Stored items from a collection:
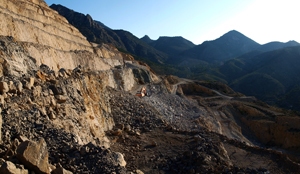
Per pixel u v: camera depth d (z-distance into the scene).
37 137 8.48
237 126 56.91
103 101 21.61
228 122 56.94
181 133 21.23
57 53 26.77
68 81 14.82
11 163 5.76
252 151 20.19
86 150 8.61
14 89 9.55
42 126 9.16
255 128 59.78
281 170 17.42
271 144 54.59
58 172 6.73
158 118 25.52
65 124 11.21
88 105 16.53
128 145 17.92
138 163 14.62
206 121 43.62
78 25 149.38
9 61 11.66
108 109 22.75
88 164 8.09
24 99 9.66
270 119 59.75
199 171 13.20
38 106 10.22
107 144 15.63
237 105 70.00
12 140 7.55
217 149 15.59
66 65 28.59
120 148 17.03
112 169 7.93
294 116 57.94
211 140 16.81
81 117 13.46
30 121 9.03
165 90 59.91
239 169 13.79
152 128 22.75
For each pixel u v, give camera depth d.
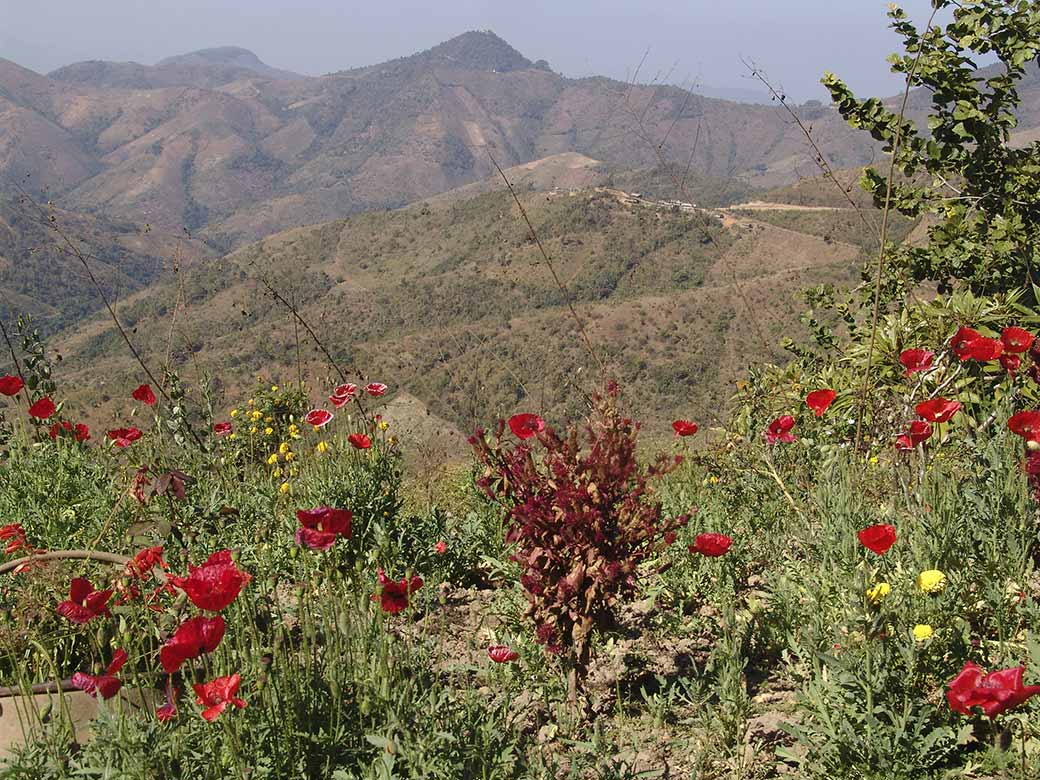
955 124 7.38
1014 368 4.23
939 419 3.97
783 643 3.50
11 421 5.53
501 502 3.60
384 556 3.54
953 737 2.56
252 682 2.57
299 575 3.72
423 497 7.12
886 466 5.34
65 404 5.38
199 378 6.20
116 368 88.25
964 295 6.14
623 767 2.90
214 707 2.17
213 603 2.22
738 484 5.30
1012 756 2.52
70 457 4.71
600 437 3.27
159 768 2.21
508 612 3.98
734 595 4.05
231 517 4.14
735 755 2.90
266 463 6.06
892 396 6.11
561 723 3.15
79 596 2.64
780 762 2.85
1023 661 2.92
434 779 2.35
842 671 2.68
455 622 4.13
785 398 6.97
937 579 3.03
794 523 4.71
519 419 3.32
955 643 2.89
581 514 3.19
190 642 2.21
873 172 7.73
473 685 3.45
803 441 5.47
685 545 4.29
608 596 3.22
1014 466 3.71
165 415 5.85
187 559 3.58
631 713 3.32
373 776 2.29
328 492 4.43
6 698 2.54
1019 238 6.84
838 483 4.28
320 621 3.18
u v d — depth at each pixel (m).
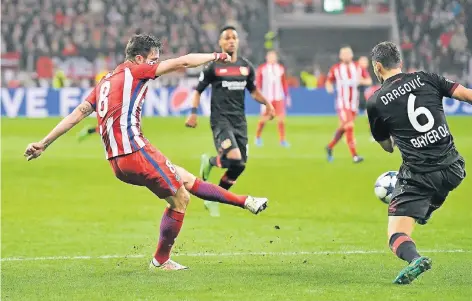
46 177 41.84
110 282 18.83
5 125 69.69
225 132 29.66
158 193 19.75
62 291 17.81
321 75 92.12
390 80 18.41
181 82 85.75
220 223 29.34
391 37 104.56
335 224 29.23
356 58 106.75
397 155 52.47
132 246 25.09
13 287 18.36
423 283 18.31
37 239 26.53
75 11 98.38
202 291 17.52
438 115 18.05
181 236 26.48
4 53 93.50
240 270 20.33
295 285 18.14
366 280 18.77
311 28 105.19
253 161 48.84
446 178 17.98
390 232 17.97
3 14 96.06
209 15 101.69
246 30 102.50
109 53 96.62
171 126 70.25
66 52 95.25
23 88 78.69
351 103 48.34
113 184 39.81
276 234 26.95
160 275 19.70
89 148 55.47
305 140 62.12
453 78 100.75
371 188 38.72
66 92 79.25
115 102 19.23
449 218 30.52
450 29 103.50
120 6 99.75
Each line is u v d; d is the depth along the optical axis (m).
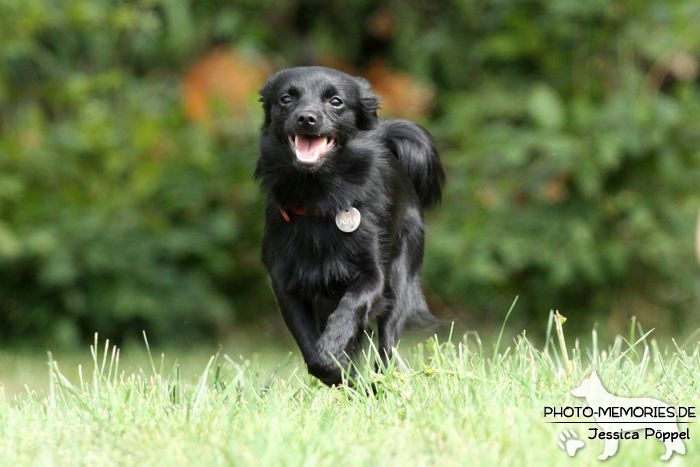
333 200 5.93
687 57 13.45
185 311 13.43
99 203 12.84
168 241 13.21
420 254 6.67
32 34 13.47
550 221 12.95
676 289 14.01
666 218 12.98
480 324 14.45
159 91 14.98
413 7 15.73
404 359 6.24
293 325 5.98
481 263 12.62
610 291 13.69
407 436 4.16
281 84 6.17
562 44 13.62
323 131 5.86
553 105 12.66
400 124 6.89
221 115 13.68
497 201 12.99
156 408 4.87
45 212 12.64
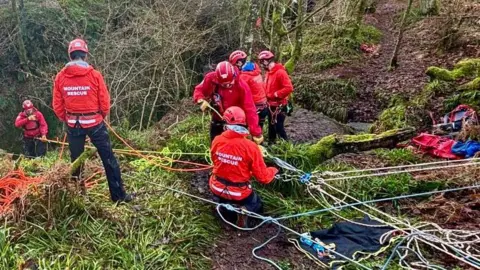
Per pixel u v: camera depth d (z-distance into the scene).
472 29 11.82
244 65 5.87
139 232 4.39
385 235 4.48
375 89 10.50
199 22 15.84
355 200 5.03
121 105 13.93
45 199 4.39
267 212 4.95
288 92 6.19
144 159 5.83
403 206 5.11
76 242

TASK STATEMENT
Your copy must repeat the data word for word and show none of its images.

OUTPUT OF THE TASK
Per pixel u v: camera depth d (z-distance into the scene).
37 137 8.48
237 126 56.91
103 101 21.61
228 122 56.94
181 133 21.23
57 53 26.77
68 81 14.82
11 163 5.76
252 151 20.19
86 150 8.61
14 89 9.55
42 126 9.16
255 128 59.78
281 170 17.42
271 144 54.59
58 172 6.73
158 118 25.52
65 124 11.21
88 105 16.53
128 145 17.92
138 163 14.62
206 121 43.62
78 25 149.38
9 61 11.66
108 109 22.75
88 164 8.09
24 99 9.66
270 119 59.75
199 171 13.20
38 106 10.22
107 144 15.63
237 105 70.00
12 140 7.55
217 149 15.59
66 65 28.59
120 148 17.03
112 169 7.93
294 116 57.94
211 140 16.81
81 117 13.46
30 121 9.03
165 90 59.91
239 169 13.79
152 128 22.75
For each pixel u v, give camera depth d.
955 124 7.38
1014 368 4.23
939 419 3.97
783 643 3.50
11 421 5.53
501 502 3.60
384 556 3.54
953 737 2.56
252 682 2.57
299 575 3.72
423 497 7.12
886 466 5.34
65 404 5.38
199 378 6.20
116 368 88.25
964 295 6.14
623 767 2.90
214 707 2.17
213 603 2.22
738 484 5.30
1012 756 2.52
70 457 4.71
600 437 3.27
159 768 2.21
508 612 3.98
734 595 4.05
231 517 4.14
735 755 2.90
266 463 6.06
892 396 6.11
561 723 3.15
79 596 2.64
780 762 2.85
1023 661 2.92
434 779 2.35
842 671 2.68
455 622 4.13
785 398 6.97
937 579 3.03
794 523 4.71
519 419 3.32
955 643 2.89
581 514 3.19
190 642 2.21
873 172 7.73
473 685 3.45
803 441 5.47
685 545 4.29
608 596 3.22
1014 466 3.71
165 415 5.85
187 559 3.58
631 713 3.32
373 776 2.29
328 492 4.43
6 698 2.54
1019 238 6.84
838 483 4.28
320 621 3.18
u v d — depth at each pixel (m).
46 177 41.84
110 282 18.83
5 125 69.69
225 132 29.66
158 193 19.75
62 291 17.81
321 75 92.12
390 80 18.41
181 82 85.75
220 223 29.34
391 37 104.56
335 224 29.23
356 58 106.75
397 155 52.47
132 246 25.09
13 287 18.36
423 283 18.31
37 239 26.53
75 11 98.38
202 291 17.52
438 115 18.05
181 236 26.48
4 53 93.50
240 270 20.33
295 285 18.14
366 280 18.77
311 28 105.19
253 161 48.84
446 178 17.98
390 232 17.97
3 14 96.06
209 15 101.69
246 30 102.50
109 53 96.62
171 126 70.25
66 52 95.25
23 88 78.69
351 103 48.34
113 184 39.81
276 234 26.95
160 275 19.70
89 148 55.47
305 140 62.12
453 78 100.75
371 188 38.72
66 92 79.25
115 102 19.23
449 218 30.52
450 29 103.50
120 6 99.75
Each line is u v d; d is the depth along the optical axis (m).
333 200 5.93
687 57 13.45
185 311 13.43
99 203 12.84
168 241 13.21
420 254 6.67
32 34 13.47
550 221 12.95
676 289 14.01
666 218 12.98
480 324 14.45
159 91 14.98
413 7 15.73
404 359 6.24
293 325 5.98
481 263 12.62
610 291 13.69
407 436 4.16
281 84 6.17
562 44 13.62
323 131 5.86
553 105 12.66
400 124 6.89
221 115 13.68
497 201 12.99
156 408 4.87
45 212 12.64
Per pixel u v: camera depth d (z-distance into the scene).
472 29 11.82
244 65 5.87
139 232 4.39
385 235 4.48
375 89 10.50
199 22 15.84
355 200 5.03
121 105 13.93
45 199 4.39
267 212 4.95
288 92 6.19
144 159 5.83
403 206 5.11
76 242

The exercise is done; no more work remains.